The research team analyzed data gathered from 13,346 adults on the lung transplant waiting list in the United States between the years 2005 and 2011. They found that individuals who were 5-foot-4 or shorter had a 34 percent lower rate of transplantation compared to patients who were 5-7 to 5-9 tall.
Shorter patients had a 62 percent higher rate of mortality or removal from the waiting list because of clinical deterioration. These shorter individuals had a 42 percent higher rate of respiratory failure while awaiting a lung transplant as compared with their taller counterparts.
In the conclusion of the study, published in the online edition of the American Journal of Respiratory and Critical Care Medicine, the authors suggest several ways transplant centers might reduce the disparity:
- Doctors can surgically downsize donor lungs to allow shorter patients to receive slightly oversized lungs, a procedure that has resulted in better outcomes than using size-matched donor organs
- Surgeons can perform lobar transplants, a practice in which two living donors each give one lung lobe to a single recipient.

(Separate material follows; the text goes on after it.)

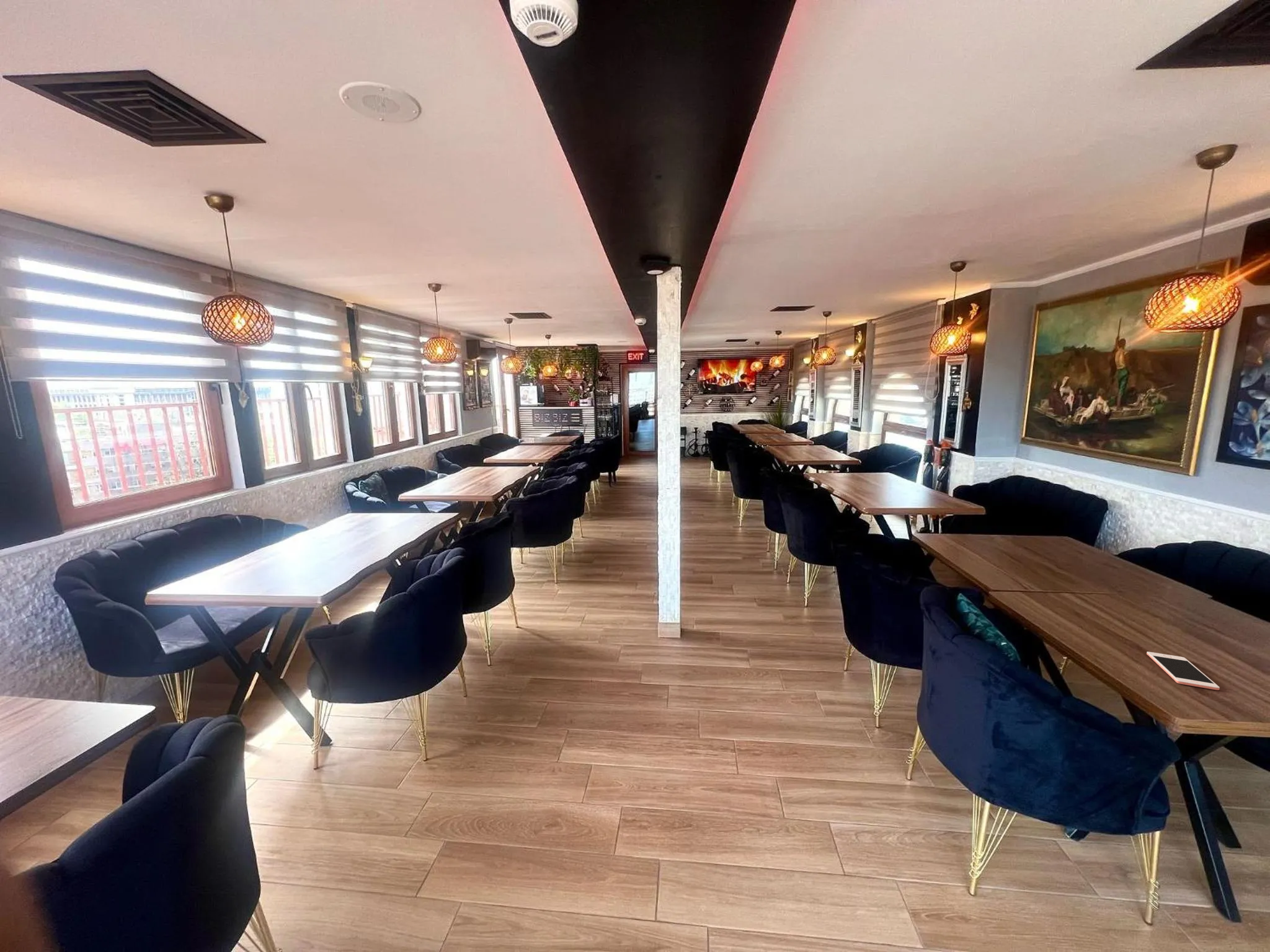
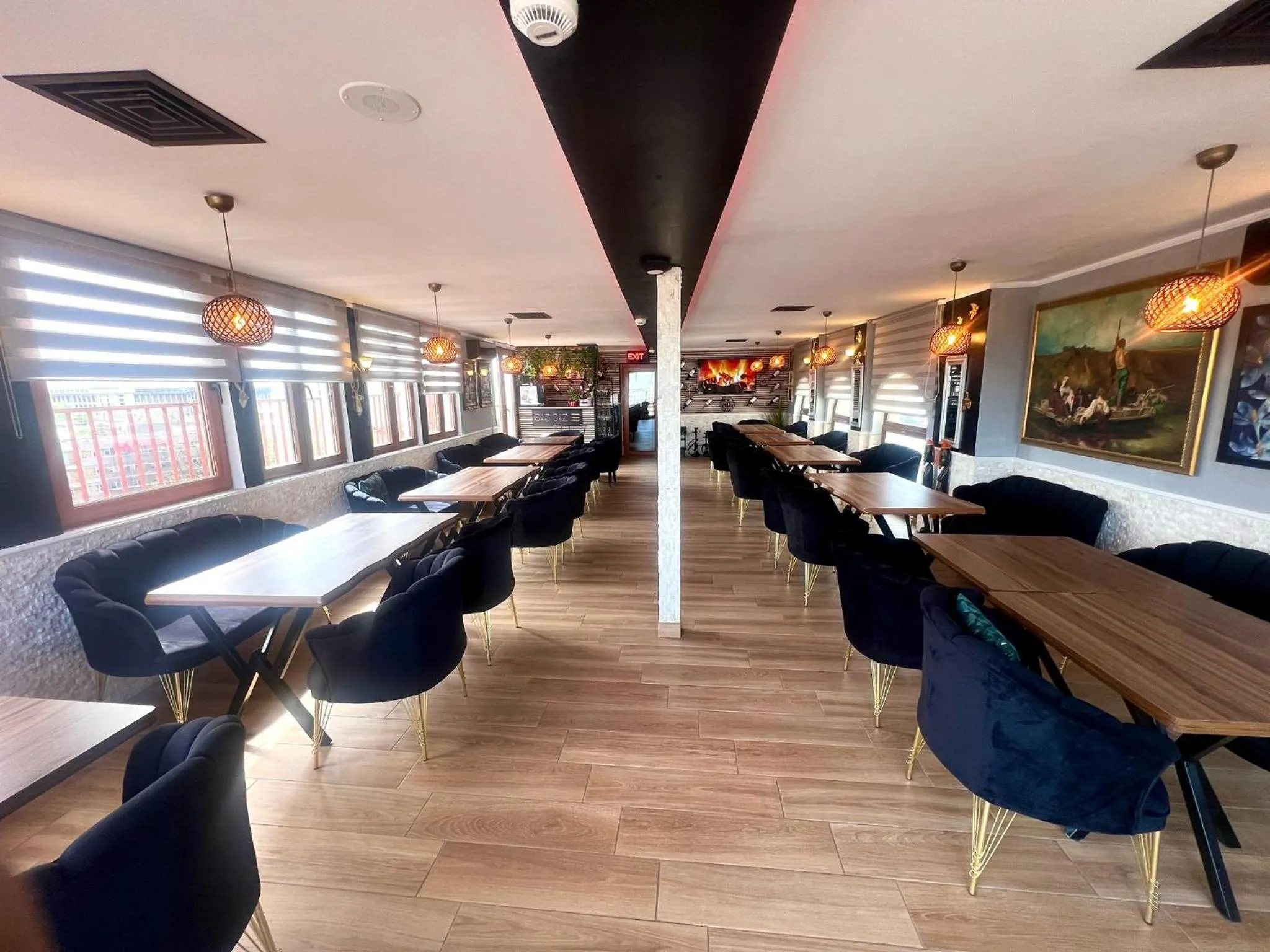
- cell phone [1146,651,1220,691]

- Administrators could address the disparity by changing any allocation policies that consider patient height as a determining factor.
The data from the study suggests revising the prioritization of transplant patients may ensure that patients of shorter stature enjoy equal priority to their taller counterparts, and it may also help correct gender disparities existing in waiting list outcomes.
Revised prioritization can have a profound effect on the thousands of patients awaiting lung transplants. In 2014 alone, 1,880 adults and 45 children underwent the procedure in the United States, and 2,584 joined the waiting list.